El PP, que llevó al juzgado los hechos, recuerda en un comunicado que las obras se adjudicaron verbalmente en contra de la legislación sobre contratos públicos.
"Era una situación que ya esperábamos por la gravedad de los hechos", ha declarado el edil popular Jacobo Moreira, "no solo por la adjudicación a dedo, que se está convirtiendo en habitual, sino por simularlo nueve meses después de que la obra fuese inaugurada por el alcalde y el propio concejal".
El PP denunció el caso en 2009 después de constatar que la junta de Gobierno local había iniciado los trámites para la concesión de la obra cuando ya estaba terminada.

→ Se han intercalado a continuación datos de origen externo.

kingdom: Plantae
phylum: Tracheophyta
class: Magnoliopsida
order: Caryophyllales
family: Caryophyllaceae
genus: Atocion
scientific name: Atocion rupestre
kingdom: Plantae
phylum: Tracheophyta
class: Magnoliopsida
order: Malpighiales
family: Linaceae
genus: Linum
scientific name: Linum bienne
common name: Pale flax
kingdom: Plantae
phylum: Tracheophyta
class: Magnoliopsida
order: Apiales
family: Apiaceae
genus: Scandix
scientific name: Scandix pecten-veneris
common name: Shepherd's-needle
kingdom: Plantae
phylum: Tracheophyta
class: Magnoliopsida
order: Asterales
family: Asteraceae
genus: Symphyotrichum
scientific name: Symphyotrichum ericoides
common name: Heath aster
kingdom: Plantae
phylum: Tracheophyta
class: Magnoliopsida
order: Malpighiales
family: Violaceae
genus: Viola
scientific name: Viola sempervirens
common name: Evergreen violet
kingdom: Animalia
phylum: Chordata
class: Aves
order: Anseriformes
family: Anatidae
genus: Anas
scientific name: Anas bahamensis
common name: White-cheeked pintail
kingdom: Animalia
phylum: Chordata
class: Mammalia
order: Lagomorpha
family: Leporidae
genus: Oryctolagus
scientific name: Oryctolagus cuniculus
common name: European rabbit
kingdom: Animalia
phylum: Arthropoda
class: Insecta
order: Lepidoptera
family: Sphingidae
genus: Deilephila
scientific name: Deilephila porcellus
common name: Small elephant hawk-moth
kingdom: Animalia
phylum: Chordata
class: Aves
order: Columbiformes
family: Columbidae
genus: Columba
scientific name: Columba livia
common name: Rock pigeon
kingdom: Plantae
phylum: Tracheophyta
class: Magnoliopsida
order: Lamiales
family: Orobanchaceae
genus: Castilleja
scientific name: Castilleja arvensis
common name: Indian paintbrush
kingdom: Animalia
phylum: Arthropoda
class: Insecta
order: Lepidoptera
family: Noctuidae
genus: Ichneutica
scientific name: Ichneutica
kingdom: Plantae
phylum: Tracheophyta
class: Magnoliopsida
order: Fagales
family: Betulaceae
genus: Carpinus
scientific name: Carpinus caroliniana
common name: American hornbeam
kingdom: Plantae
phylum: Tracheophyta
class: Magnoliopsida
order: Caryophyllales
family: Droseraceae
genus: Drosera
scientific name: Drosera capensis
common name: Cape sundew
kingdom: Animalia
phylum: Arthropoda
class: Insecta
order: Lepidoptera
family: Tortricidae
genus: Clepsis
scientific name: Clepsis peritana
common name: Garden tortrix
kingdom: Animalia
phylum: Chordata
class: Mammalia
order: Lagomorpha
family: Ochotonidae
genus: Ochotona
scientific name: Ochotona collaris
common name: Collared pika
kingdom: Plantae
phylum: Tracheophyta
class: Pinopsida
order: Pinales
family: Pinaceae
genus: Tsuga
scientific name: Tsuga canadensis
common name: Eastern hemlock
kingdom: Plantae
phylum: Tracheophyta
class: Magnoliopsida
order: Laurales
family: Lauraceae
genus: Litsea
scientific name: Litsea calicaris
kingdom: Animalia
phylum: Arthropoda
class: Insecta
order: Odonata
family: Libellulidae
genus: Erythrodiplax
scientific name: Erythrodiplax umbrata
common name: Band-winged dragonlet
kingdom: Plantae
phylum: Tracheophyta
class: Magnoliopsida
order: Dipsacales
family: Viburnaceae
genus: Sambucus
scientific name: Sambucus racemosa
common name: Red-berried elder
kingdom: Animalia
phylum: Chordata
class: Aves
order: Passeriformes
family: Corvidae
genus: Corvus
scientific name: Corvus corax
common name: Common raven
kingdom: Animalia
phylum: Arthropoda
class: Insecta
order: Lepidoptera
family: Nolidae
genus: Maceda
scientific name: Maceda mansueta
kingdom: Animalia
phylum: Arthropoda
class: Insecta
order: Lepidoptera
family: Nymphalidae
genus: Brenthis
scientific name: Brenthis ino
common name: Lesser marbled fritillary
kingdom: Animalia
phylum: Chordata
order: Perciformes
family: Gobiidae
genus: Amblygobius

Al final se desistió del trámite, a raíz, según el PP, de las denuncias del propio grupo de la oposición.
En el concurso anulado la oferta de la empresa que había realizado las obras, Naturgalia, SL, era de 120.000 euros, 25.000 más que la más asequible.
El propio concejal admitió en su día que las obras se habían tramitado de forma irregular, "para agilizar los trabajos".